══ PASSAGE PROVIDED
CCS: SDSPI with qssi external flash memory

Hi Daniel,

  I don't think the TI-RTOS supports the QSSI "advanced" mode. Perhaps that is the problem. Below please find a simple example that uses QSSI advanced mode. Look for the SSIAdvModeSet() API call. I will also suggest you look through the ektm4c129_qssi_example code that you pointed out and search how the advanced mode API is called and used to interface with the external QSSI flash. With that, I hope you can adapt to the TI-RTOS SDSPI.  I think you are the first person I'm aware to ask question about interfacing the TIDM-TM4C129SDRAMNVM using TI-RTOS. If you can get it to work with TI-RTOS please do share with the community. It will great benefit the community who are looking for the same solution in the future. 

//*****************************************************************************
//
//! \addtogroup ssi_examples_list
//! <h1>Quad-SSI Master (quad_ssi)</h1>
//!
//! This example shows how to configure the SSI0 as Quad-SSI Master and the SSI1
//! as a Quad-SSI slave. The master will send four characters on the master to
//! to the slave using the advanced Quad mode. In Quad-SSI mode, four bits are
//! sent on each SSICLK. Once the Quad-SSI slave receives the four characters in
//! its receive FIFO it will generate an interrupt.
//!
//!
//! This example uses the following peripherals and I/O signals.  You must
//! review these and change as needed for your own board:
//! - SSI0 peripheral
//! - GPIO Port A peripheral (for SSI0 pins)
//! - SSI0Clk    - PA2
//! - SSI0Fss    - PA3
//! - SSI0DATA0  - PA4
//! - SSI0DATA1  - PA5
//! - SSI0DATA2  - PA4
//! - SSI0DATA3  - PA5
//!
//! - SSI1 peripheral
//! - GPIO Port B, D, E peripheral (for SSI1 pins)
//! - SSI0Clk    - PB5
//! - SSI0Fss    - PB4
//! - SSI0DATA0  - PE4
//! - SSI0DATA1  - PE5
//! - SSI0DATA2  - PD4
//! - SSI0DATA3  - PD5
//!
//! This example requires board level connection between the SSI0 and SSI1.
//!
════
WHAT TO DO:
(1) In the QSSI flash thread, list every peripheral that the example's list of peripherals and I/O signals names.
(2) Reproduce the QSSI flash thread word for word, starting at "I don't think" and ending at "in the future.".
The lines that come after this thread are not needed for either task.
══ DATA
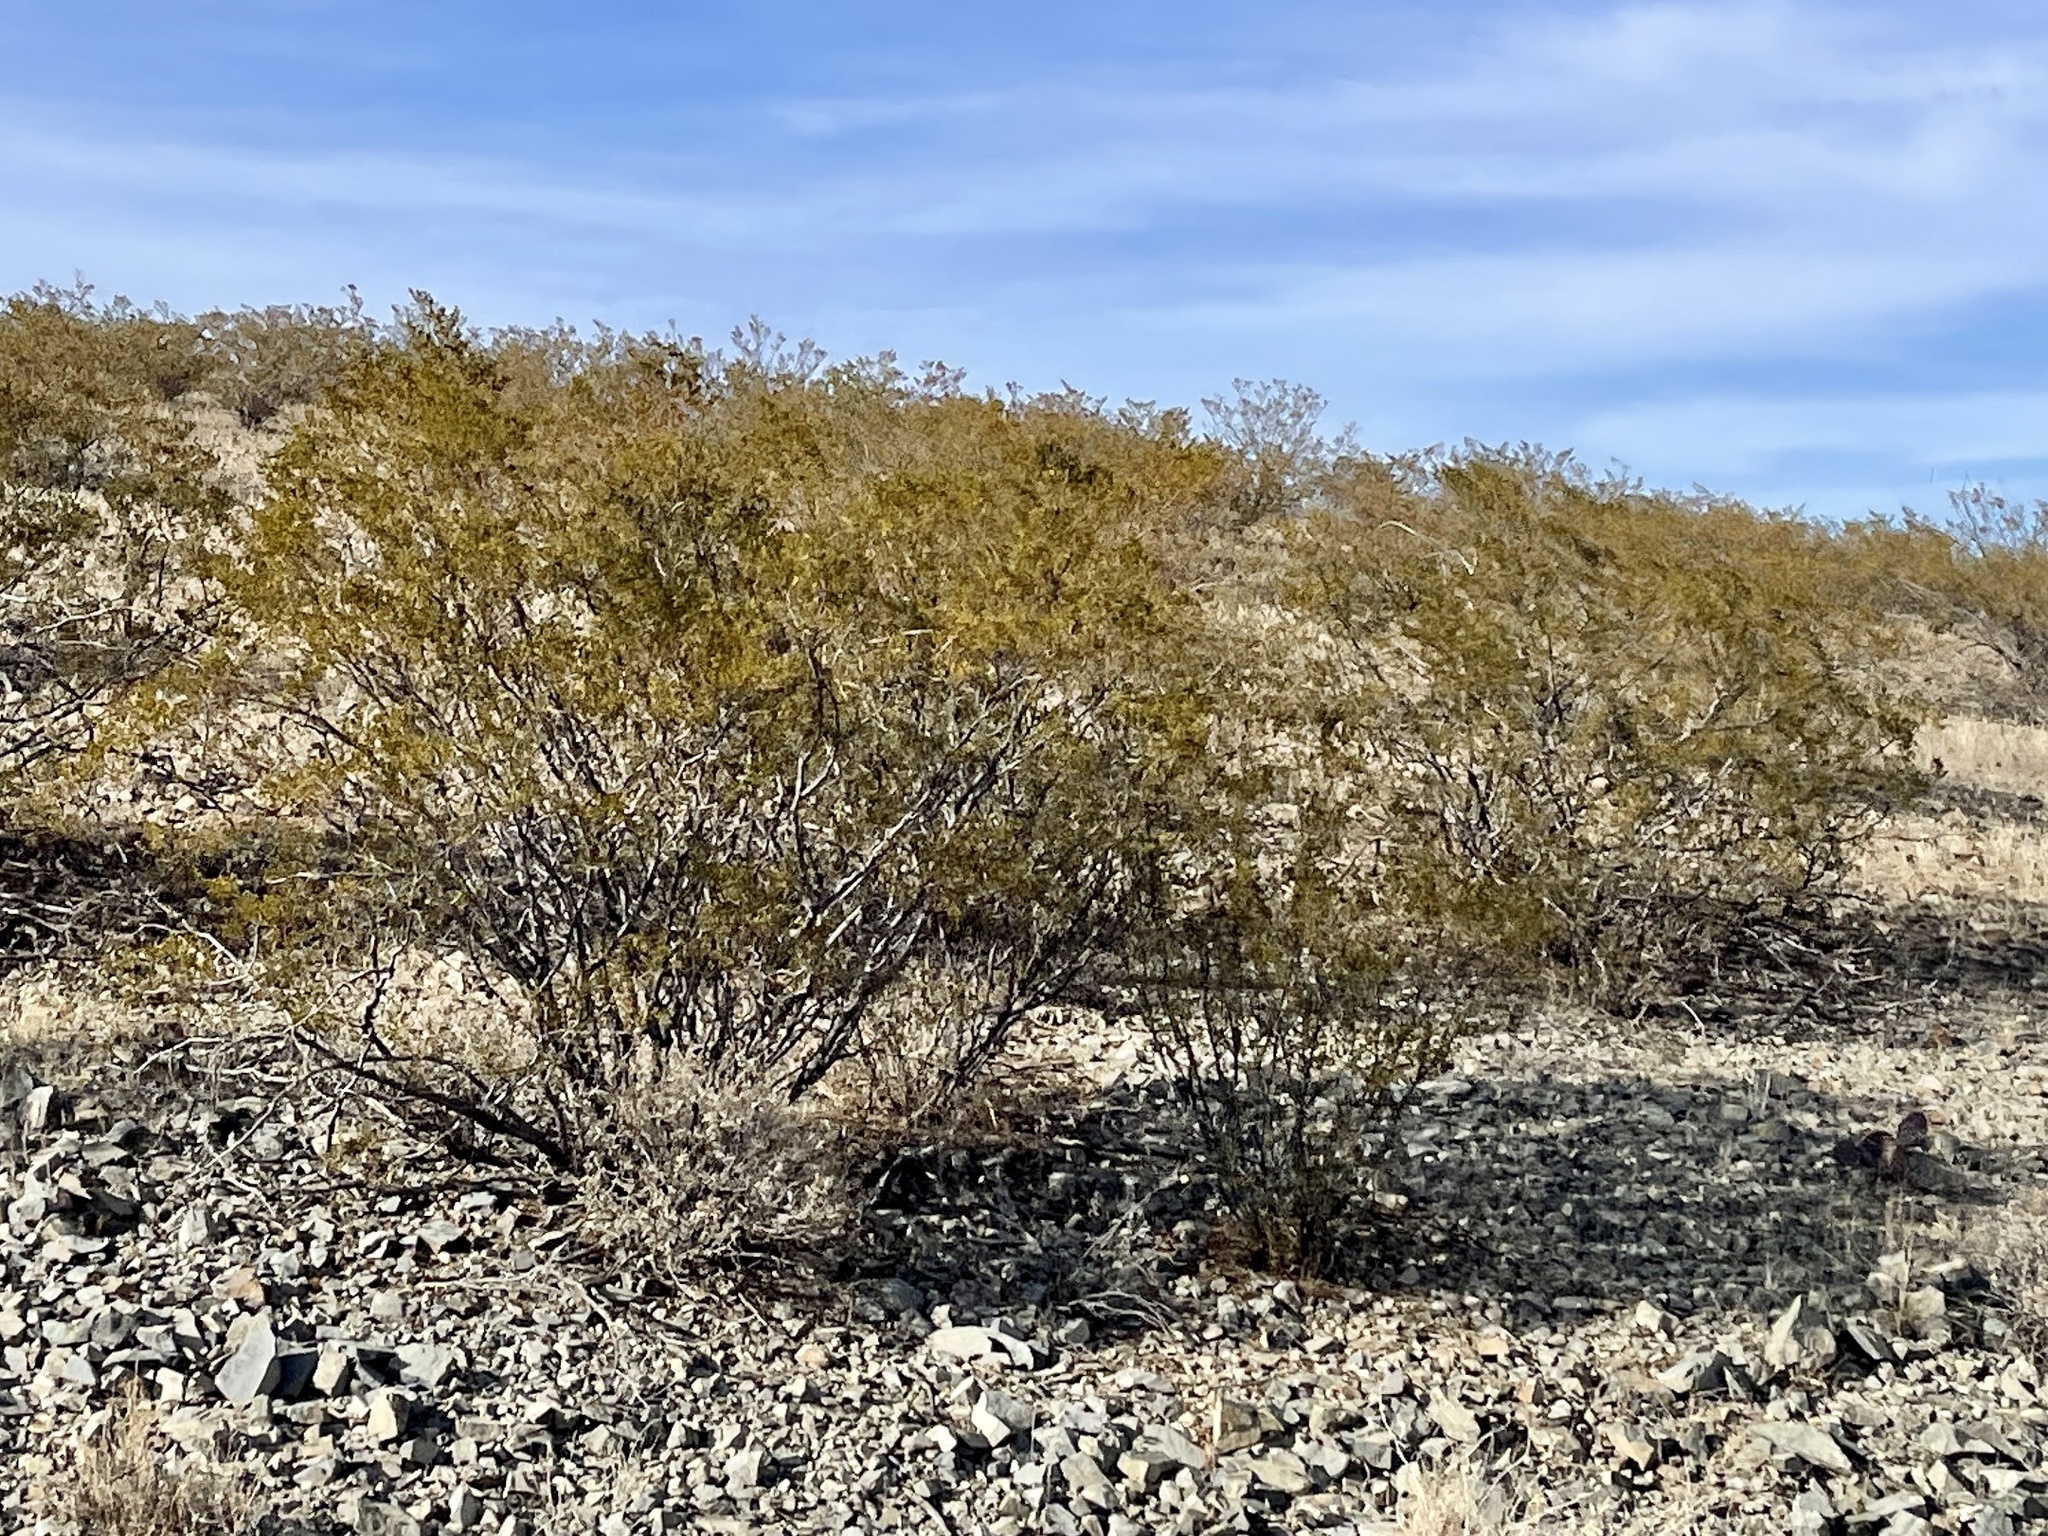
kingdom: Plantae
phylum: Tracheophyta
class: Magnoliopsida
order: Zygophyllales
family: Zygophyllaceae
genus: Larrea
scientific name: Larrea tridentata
════
THE ANSWERS:
(1)
- SSI0 peripheral
- GPIO Port A peripheral (for SSI0 pins)
- SSI1 peripheral
- GPIO Port B, D, E peripheral (for SSI1 pins)

(2)
I don't think the TI-RTOS supports the QSSI "advanced" mode. Perhaps that is the problem. Below please find a simple example that uses QSSI advanced mode. Look for the SSIAdvModeSet() API call. I will also suggest you look through the ektm4c129_qssi_example code that you pointed out and search how the advanced mode API is called and used to interface with the external QSSI flash. With that, I hope you can adapt to the TI-RTOS SDSPI.  I think you are the first person I'm aware to ask question about interfacing the TIDM-TM4C129SDRAMNVM using TI-RTOS. If you can get it to work with TI-RTOS please do share with the community. It will great benefit the community who are looking for the same solution in the future.